> _DATA TO USE_:
◇ ◇ ◇ ◇

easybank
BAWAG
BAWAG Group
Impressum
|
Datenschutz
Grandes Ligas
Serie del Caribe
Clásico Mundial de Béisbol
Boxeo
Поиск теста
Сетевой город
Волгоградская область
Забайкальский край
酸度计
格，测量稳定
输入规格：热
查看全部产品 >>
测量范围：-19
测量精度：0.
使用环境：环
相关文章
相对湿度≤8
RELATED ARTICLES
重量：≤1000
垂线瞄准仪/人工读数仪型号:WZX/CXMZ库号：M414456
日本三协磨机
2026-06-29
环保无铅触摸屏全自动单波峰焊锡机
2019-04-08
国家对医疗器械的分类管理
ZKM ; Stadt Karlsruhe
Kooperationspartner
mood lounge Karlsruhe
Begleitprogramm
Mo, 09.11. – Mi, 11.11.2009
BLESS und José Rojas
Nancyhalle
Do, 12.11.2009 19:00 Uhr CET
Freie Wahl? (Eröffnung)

◇ ◇ ◇ ◇

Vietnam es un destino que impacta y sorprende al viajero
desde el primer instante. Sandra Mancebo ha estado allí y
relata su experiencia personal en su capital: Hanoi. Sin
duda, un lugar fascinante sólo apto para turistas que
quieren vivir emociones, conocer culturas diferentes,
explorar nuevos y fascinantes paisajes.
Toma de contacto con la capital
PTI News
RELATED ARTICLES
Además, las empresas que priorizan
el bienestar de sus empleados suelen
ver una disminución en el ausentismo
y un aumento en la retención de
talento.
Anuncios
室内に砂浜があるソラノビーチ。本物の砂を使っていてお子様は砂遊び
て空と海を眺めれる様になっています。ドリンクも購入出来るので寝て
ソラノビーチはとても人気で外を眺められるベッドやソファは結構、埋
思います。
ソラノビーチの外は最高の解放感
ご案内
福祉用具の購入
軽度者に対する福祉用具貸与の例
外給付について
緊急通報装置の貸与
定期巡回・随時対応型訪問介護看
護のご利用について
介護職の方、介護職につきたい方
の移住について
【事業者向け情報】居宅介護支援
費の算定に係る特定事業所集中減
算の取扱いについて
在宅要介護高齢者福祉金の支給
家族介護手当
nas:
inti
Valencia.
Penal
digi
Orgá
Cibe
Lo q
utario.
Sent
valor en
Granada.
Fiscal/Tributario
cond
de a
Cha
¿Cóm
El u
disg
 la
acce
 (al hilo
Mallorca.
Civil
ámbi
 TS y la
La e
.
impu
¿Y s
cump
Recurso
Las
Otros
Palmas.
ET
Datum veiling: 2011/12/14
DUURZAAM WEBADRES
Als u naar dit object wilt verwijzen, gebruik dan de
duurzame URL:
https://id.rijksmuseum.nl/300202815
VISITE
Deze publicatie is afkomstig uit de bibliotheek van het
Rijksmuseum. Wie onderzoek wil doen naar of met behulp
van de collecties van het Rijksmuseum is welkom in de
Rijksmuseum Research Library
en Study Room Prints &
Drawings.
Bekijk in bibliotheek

◇ ◇ ◇ ◇

> _TASK DESCRIPTION_:
Count the lines in the material above that contain the string "naar", treating uppercase and lowercase as different. Reply with the number alone.

> _WRITTEN ANSWER_:
2